Skills are easier to learn if associated to skills we have
Learning new skills and acquiring knowledge is essential to the growth and development of modern society, but there is still uncertainty regarding the biological mechanisms behind this occurrence.
Recent findings by researchers at the joint Carnegie Mellon and University of Pittsburgh Center for the Neural Basis of Cognition (CNBC) suggest that it is easier to learn new skills if people can associate them with skills they already have.
The researchers include Carnegie Mellon’s Byron Yu, an assistant professor of electrical and computer engineering and biomedical engineering; Steven Chase, an assistant professor of biomedical engineering with a courtesy appointment in electrical and computer engineering at Carnegie Mellon and researcher at the CNBC; as well as University of Pittsburgh researcher Patrick Sadtler, a bioengineering Ph.D. candidate.
The team is also comprised of Carnegie Mellon’s Matthew Golub, Stanford University’s Stephen Ryu, and University of Pittsburgh’s Aaron Batista, Elizabeth Tyler-Kabara, and Kristin Quick.

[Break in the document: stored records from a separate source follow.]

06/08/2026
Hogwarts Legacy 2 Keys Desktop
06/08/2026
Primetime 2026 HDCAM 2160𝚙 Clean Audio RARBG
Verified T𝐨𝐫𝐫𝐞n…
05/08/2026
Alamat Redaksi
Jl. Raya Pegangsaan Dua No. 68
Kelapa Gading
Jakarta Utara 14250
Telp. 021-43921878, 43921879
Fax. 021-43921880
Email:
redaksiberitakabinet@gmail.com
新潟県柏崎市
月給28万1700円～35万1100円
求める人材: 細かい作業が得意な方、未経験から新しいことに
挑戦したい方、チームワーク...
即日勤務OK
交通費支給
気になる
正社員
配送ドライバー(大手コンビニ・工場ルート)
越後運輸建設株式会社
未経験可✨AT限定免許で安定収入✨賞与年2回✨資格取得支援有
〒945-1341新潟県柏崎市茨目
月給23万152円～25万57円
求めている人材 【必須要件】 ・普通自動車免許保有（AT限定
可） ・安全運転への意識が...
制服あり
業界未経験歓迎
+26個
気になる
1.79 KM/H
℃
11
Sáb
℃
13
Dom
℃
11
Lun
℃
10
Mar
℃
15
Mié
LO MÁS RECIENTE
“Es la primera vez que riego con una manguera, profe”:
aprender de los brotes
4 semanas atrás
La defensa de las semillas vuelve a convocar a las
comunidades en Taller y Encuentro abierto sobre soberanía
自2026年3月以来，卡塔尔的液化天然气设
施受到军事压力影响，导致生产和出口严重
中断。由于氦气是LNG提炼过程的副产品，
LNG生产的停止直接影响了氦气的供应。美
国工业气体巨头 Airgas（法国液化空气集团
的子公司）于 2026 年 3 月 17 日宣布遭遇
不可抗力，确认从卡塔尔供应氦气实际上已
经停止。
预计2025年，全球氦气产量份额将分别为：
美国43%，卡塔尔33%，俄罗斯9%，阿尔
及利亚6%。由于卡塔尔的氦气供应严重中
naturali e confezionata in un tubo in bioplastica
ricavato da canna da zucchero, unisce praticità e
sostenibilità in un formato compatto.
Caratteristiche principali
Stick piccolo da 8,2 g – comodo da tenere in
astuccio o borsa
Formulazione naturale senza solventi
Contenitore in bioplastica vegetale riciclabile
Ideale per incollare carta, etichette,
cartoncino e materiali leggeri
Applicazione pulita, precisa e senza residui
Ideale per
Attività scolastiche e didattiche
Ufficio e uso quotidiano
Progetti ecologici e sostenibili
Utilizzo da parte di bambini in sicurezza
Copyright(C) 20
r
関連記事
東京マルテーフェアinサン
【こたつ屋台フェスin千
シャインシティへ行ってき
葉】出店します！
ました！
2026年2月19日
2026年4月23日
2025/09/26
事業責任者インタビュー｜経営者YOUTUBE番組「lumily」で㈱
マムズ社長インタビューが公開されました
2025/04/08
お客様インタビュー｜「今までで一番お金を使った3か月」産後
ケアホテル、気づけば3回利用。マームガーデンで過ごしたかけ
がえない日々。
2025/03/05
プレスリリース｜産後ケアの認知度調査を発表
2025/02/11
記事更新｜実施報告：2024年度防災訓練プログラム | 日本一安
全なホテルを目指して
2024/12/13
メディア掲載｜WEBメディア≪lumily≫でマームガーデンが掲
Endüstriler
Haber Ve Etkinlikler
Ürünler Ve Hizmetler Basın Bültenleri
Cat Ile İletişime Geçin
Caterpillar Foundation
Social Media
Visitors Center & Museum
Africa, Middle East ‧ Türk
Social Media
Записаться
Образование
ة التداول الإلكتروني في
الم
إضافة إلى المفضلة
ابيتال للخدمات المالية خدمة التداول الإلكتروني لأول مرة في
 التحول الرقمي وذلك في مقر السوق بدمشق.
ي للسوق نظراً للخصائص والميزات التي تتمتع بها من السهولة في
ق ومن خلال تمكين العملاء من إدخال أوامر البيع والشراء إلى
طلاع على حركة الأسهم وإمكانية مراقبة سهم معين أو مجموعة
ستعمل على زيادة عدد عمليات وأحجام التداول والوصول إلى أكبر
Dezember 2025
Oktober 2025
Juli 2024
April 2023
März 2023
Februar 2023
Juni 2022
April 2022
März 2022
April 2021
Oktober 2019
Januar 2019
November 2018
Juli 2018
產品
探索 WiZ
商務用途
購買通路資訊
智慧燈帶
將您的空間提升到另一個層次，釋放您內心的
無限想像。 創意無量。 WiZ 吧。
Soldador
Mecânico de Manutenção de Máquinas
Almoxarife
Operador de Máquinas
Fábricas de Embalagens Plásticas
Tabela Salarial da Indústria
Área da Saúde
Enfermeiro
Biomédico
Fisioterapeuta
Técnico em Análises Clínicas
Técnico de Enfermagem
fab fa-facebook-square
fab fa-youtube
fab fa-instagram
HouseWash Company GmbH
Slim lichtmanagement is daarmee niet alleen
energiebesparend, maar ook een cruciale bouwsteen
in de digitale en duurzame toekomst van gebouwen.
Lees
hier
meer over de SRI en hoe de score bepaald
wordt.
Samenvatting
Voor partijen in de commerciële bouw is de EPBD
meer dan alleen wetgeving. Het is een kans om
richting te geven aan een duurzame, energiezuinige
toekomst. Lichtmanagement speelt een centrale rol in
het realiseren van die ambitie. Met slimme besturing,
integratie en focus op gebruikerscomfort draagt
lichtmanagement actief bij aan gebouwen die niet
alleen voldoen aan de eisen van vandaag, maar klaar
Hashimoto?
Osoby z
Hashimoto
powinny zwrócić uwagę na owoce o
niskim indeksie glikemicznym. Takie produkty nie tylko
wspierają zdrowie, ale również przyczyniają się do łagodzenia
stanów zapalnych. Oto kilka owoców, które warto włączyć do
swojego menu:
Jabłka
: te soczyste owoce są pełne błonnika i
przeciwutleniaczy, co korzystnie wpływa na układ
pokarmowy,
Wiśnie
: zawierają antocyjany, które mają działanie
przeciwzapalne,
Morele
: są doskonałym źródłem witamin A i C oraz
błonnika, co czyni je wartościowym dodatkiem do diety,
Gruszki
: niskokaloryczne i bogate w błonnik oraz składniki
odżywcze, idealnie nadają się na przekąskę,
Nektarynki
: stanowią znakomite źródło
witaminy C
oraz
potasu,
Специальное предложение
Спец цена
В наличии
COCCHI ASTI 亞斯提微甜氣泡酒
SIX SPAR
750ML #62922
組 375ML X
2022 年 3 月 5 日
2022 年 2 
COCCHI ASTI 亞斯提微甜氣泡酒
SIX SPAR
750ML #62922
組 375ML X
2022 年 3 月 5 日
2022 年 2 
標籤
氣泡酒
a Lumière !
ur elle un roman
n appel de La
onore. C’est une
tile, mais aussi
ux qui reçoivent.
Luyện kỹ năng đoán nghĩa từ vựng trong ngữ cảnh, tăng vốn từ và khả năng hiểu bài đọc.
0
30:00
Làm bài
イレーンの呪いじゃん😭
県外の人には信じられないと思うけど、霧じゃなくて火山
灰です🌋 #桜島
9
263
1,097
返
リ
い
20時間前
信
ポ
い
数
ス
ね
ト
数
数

The team used brain computer interfaces (BCIs) to translate neural activity into something more easily defined, Chase explained.
“BCIs take neural activity and map it directly to something else. It’s often a robotic arm, but in this case it was a computer cursor,” Chase said. Animal subjects were trained to move a computer cursor to targets on a screen while the researchers monitored their motor cortex, the section of the brain responsible for voluntary movements.
The movement of the cursor to the target required the subjects to produce specific patterns of neural activity. If the subjects were able to efficiently move the cursor, it signaled that they had produced the correct neural activity pattern.
“We designed mapping between neuron activity and cursor movement that would either take existing patterns in neural activity and use them in new ways to drive the cursor in different directions or generate new patterns of neural activity that had never been used before,” Chase said. “The whole goal of the experiment was to try to make a prediction about what sorts of things are learnable and what sorts of things are not.”
The research showed that certain neural activity patterns were easier than others for subjects to learn. Subjects generally had an easier time learning patterns that were comprised of pre-existing patterns. Patterns consisting of totally new patterns were much harder for subjects to learn.
“You can change existing patterns and map them to cursor movement,” explained Chase. “What you can’t do is generate new patterns — or at least you can’t do it very quickly.”
The possible applications of this research are extensive, including improved motor learning rehabilitation and more efficient, functional BCIs. Chase explained that motor learning is a topic that necessitates further study.
“Motor learning is one of those big open questions in neuroscience research; we really don’t understand what it is and how it occurs,” Chase said.
“We normally don’t think about motor control very much because we’re extremely good at it, but when it goes wrong it’s devastating.”
Spinal cord injury, stroke, and Parkinson’s disease are all widespread afflictions associated with faulty motor control. “Stroke is an instance where we hope that we will be able to learn to overcome whatever deficits there are. It’s a question of learning, and if we knew the right way to derive the learning, we could help people recover from strokes better,” Chase said.
He further commented on the ability of interdisciplinary collaboration to prompt innovation. “This was a true collaborative project that brought together techniques from a bunch of different fields, including neurobiology, engineering, and machine learning,” Chase said.
“The end goal of all of this research is to really understand motor learning at a fundamental level and take that information to perform stroke rehabilitation more effectively and design better BCIs for those who can’t communicate.”
The research was funded by the National Institutes of Health, the National Science Foundation, and the Burroughs Wellcome Fund. The paper was published in the Aug. 28 issue of Nature.